Quantifying Quantum Entanglement in Two-Qubit Mixed State from Connected Correlator

TL;DR

This paper introduces a connected correlation matrix approach to quantify quantum entanglement in two-qubit mixed states, demonstrating its effectiveness and potential for local interpretation of entanglement.

Contribution

The study proposes using connected correlation as a new measure for quantum entanglement, linking it to entanglement degree and local observability.

Findings

Connected correlation increases monotonically with entanglement.

Separable states show minimal connected correlation.

Connected correlation effectively quantifies entanglement.

Abstract

Our study employs a connected correlation matrix to quantify Quantum Entanglement. The matrix encompasses all necessary measures for assessing the degree of entanglement between particles. We begin with a three-qubit state and involve obtaining a mixed state by performing partial tracing over one qubit. Our goal is to exclude the non-connected sector by focusing on the connected correlation. This suggests that the connected correlation is deemed crucial for capturing relevant entanglement degrees.
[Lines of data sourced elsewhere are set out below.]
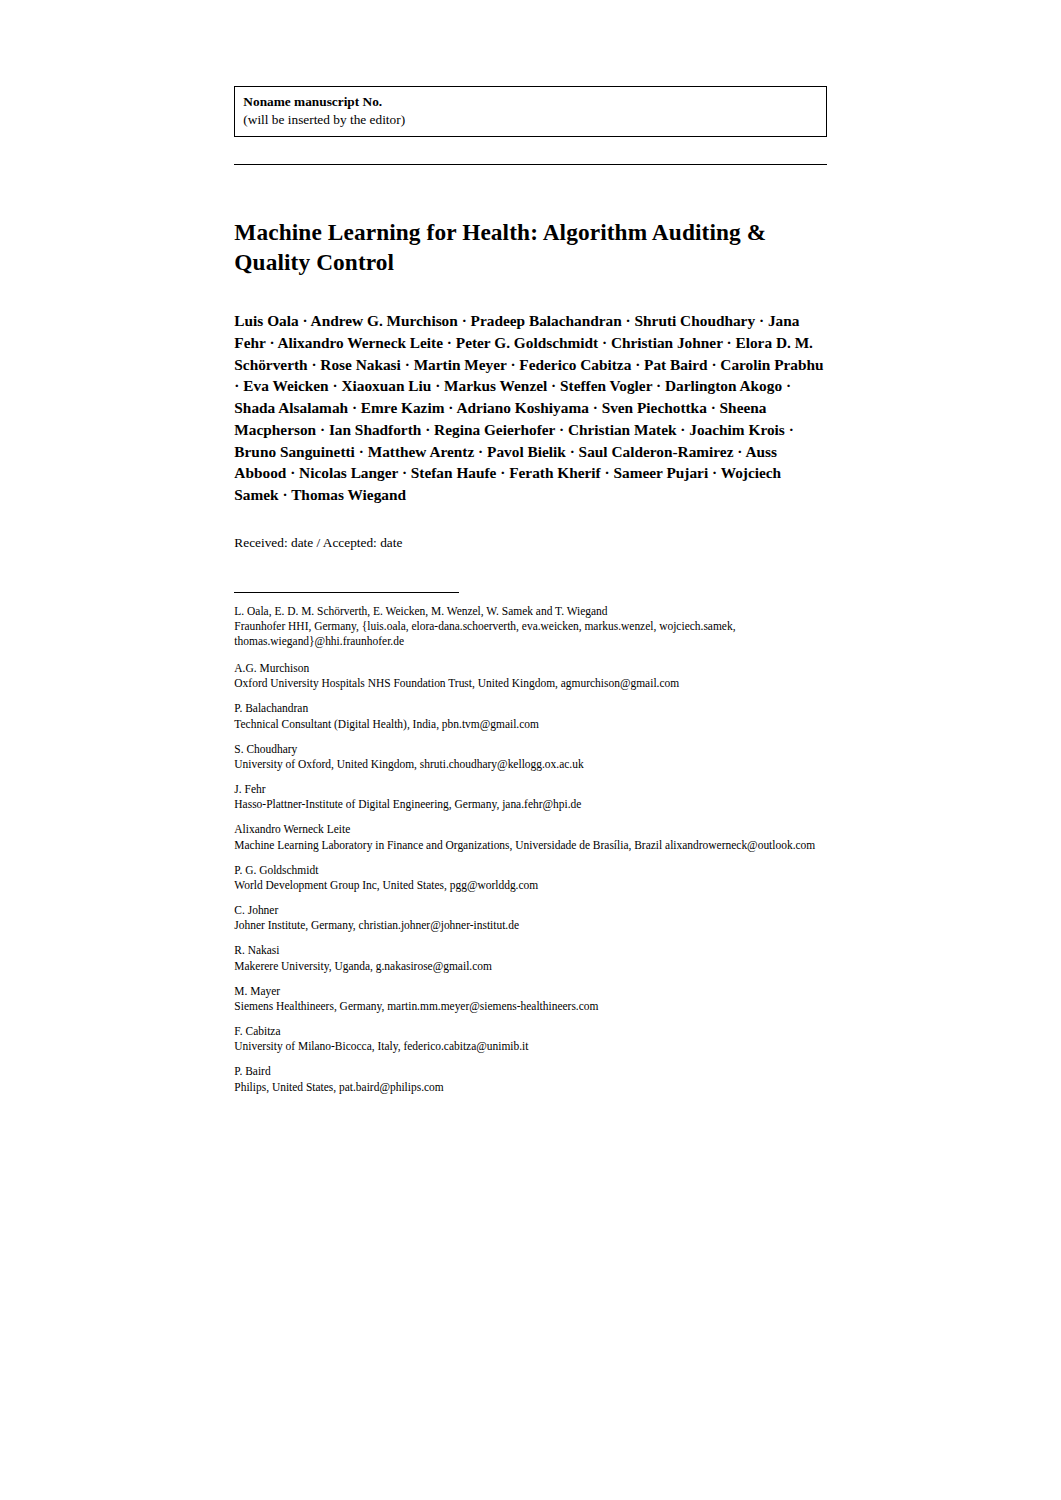Noname manuscript No.
(will be inserted by the editor)
Machine Learning for Health: Algorithm Auditing &
Quality Control
Luis Oala · Andrew G. Murchison · Pradeep Balachandran · Shruti Choudhary · Jana Fehr · Alixandro Werneck Leite · Peter G. Goldschmidt · Christian Johner · Elora D. M. Schörverth · Rose Nakasi · Martin Meyer · Federico Cabitza · Pat Baird · Carolin Prabhu · Eva Weicken · Xiaoxuan Liu · Markus Wenzel · Steffen Vogler · Darlington Akogo · Shada Alsalamah · Emre Kazim · Adriano Koshiyama · Sven Piechottka · Sheena Macpherson · Ian Shadforth · Regina Geierhofer · Christian Matek · Joachim Krois · Bruno Sanguinetti · Matthew Arentz · Pavol Bielik · Saul Calderon-Ramirez · Auss Abbood · Nicolas Langer · Stefan Haufe · Ferath Kherif · Sameer Pujari · Wojciech Samek · Thomas Wiegand
Received: date / Accepted: date
L. Oala, E. D. M. Schörverth, E. Weicken, M. Wenzel, W. Samek and T. Wiegand
Fraunhofer HHI, Germany, {luis.oala, elora-dana.schoerverth, eva.weicken, markus.wenzel, wojciech.samek, thomas.wiegand}@hhi.fraunhofer.de
A.G. Murchison Oxford University Hospitals NHS Foundation Trust, United Kingdom, agmurchison@gmail.com
P. Balachandran Technical Consultant (Digital Health), India, pbn.tvm@gmail.com
S. Choudhary University of Oxford, United Kingdom, shruti.choudhary@kellogg.ox.ac.uk
J. Fehr Hasso-Plattner-Institute of Digital Engineering, Germany, jana.fehr@hpi.de
Alixandro Werneck Leite Machine Learning Laboratory in Finance and Organizations, Universidade de Brasília, Brazil alixandrowerneck@outlook.com
P. G. Goldschmidt World Development Group Inc, United States, pgg@worlddg.com
C. Johner Johner Institute, Germany, christian.johner@johner-institut.de
R. Nakasi Makerere University, Uganda, g.nakasirose@gmail.com
M. Mayer Siemens Healthineers, Germany, martin.mm.meyer@siemens-healthineers.com
F. Cabitza University of Milano-Bicocca, Italy, federico.cabitza@unimib.it
P. Baird Philips, United States, pat.baird@philips.com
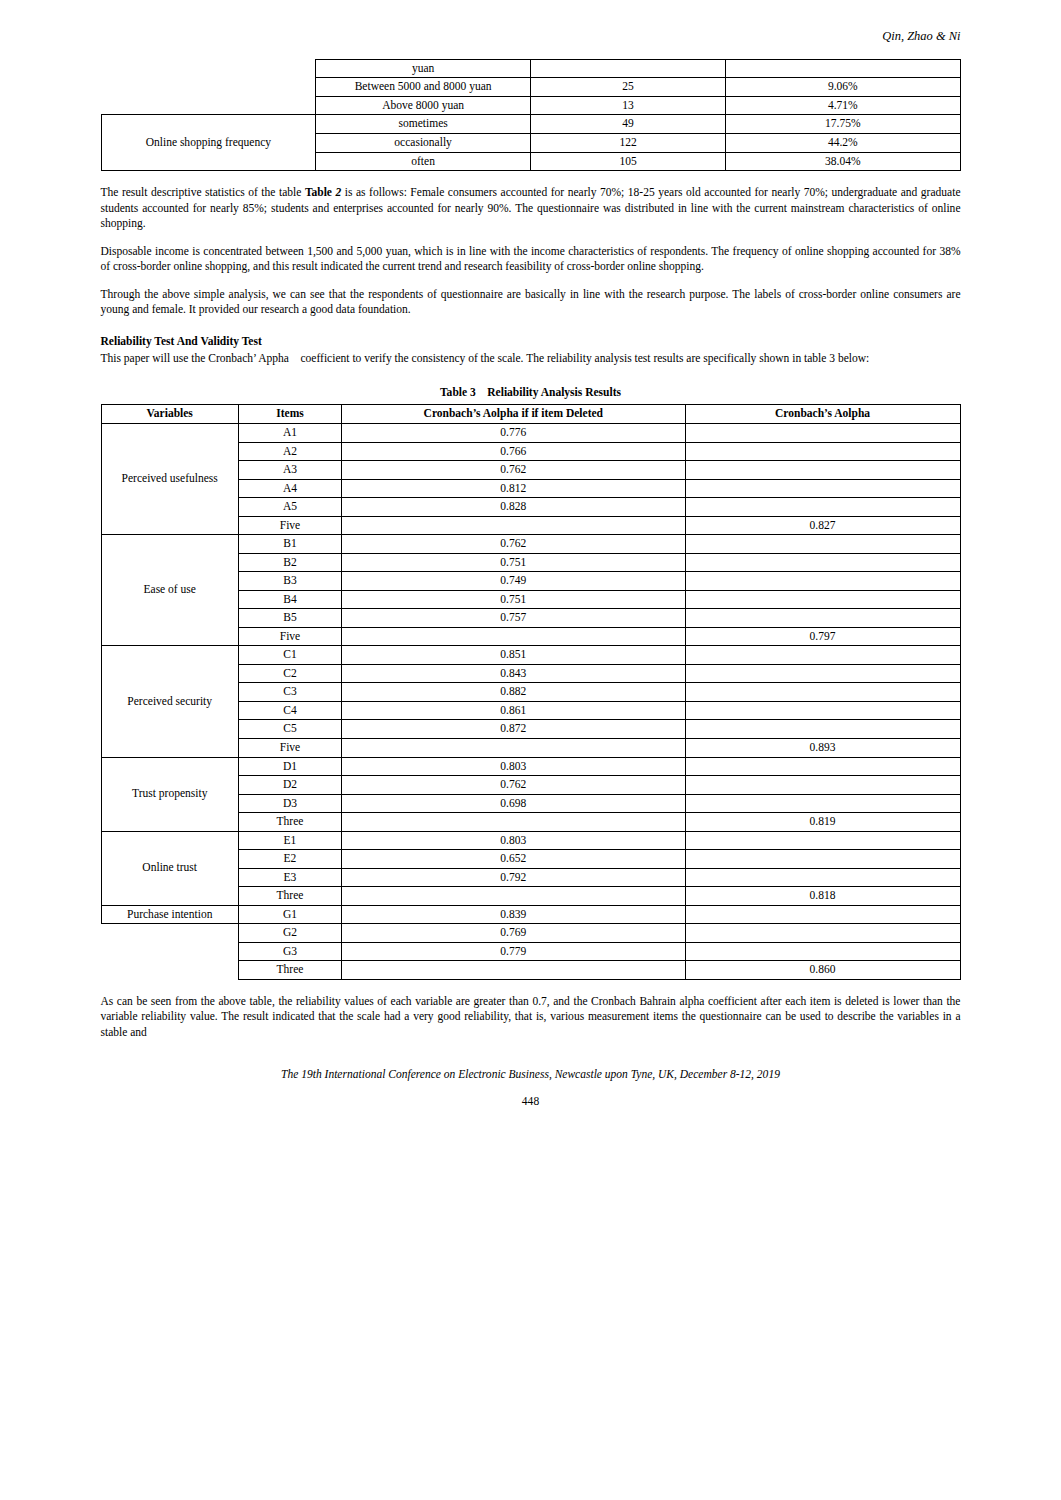Qin, Zhao & Ni
| | yuan | | |
| | Between 5000 and 8000 yuan | 25 | 9.06% |
| | Above 8000 yuan | 13 | 4.71% |
| Online shopping frequency | sometimes | 49 | 17.75% |
| occasionally | 122 | 44.2% |
| often | 105 | 38.04% |
The result descriptive statistics of the table Table 2 is as follows: Female consumers accounted for nearly 70%; 18-25 years old accounted for nearly 70%; undergraduate and graduate students accounted for nearly 85%; students and enterprises accounted for nearly 90%. The questionnaire was distributed in line with the current mainstream characteristics of online shopping.
Disposable income is concentrated between 1,500 and 5,000 yuan, which is in line with the income characteristics of respondents. The frequency of online shopping accounted for 38% of cross-border online shopping, and this result indicated the current trend and research feasibility of cross-border online shopping.
Through the above simple analysis, we can see that the respondents of questionnaire are basically in line with the research purpose. The labels of cross-border online consumers are young and female. It provided our research a good data foundation.
Reliability Test And Validity Test
This paper will use the Cronbach’ Appha coefficient to verify the consistency of the scale. The reliability analysis test results are specifically shown in table 3 below:
Table 3 Reliability Analysis Results
| Variables | Items | Cronbach’s Aolpha if if item Deleted | Cronbach’s Aolpha |
| --- | --- | --- | --- |
| Perceived usefulness | A1 | 0.776 | |
| A2 | 0.766 | |
| A3 | 0.762 | |
| A4 | 0.812 | |
| A5 | 0.828 | |
| Five | | 0.827 |
| Ease of use | B1 | 0.762 | |
| B2 | 0.751 | |
| B3 | 0.749 | |
| B4 | 0.751 | |
| B5 | 0.757 | |
| Five | | 0.797 |
| Perceived security | C1 | 0.851 | |
| C2 | 0.843 | |
| C3 | 0.882 | |
| C4 | 0.861 | |
| C5 | 0.872 | |
| Five | | 0.893 |
| Trust propensity | D1 | 0.803 | |
| D2 | 0.762 | |
| D3 | 0.698 | |
| Three | | 0.819 |
| Online trust | E1 | 0.803 | |
| E2 | 0.652 | |
| E3 | 0.792 | |
| Three | | 0.818 |
| Purchase intention | G1 | 0.839 | |
| | G2 | 0.769 | |
| | G3 | 0.779 | |
| | Three | | 0.860 |
As can be seen from the above table, the reliability values of each variable are greater than 0.7, and the Cronbach Bahrain alpha coefficient after each item is deleted is lower than the variable reliability value. The result indicated that the scale had a very good reliability, that is, various measurement items the questionnaire can be used to describe the variables in a stable and
The 19th International Conference on Electronic Business, Newcastle upon Tyne, UK, December 8-12, 2019
448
The study classifies mixed states and observes that separable states exhibit the lowest correlation within each class. We demonstrate that the entanglement measure monotonically increases concerning the correlation measure. This implies that connected correlation serves as an effective measure of Quantum Entanglement. Finally, our proposal suggests that interpreting Quantum Entanglement from a local perspective is possible. The observable is described as a vector with locality but violates freedom of choice.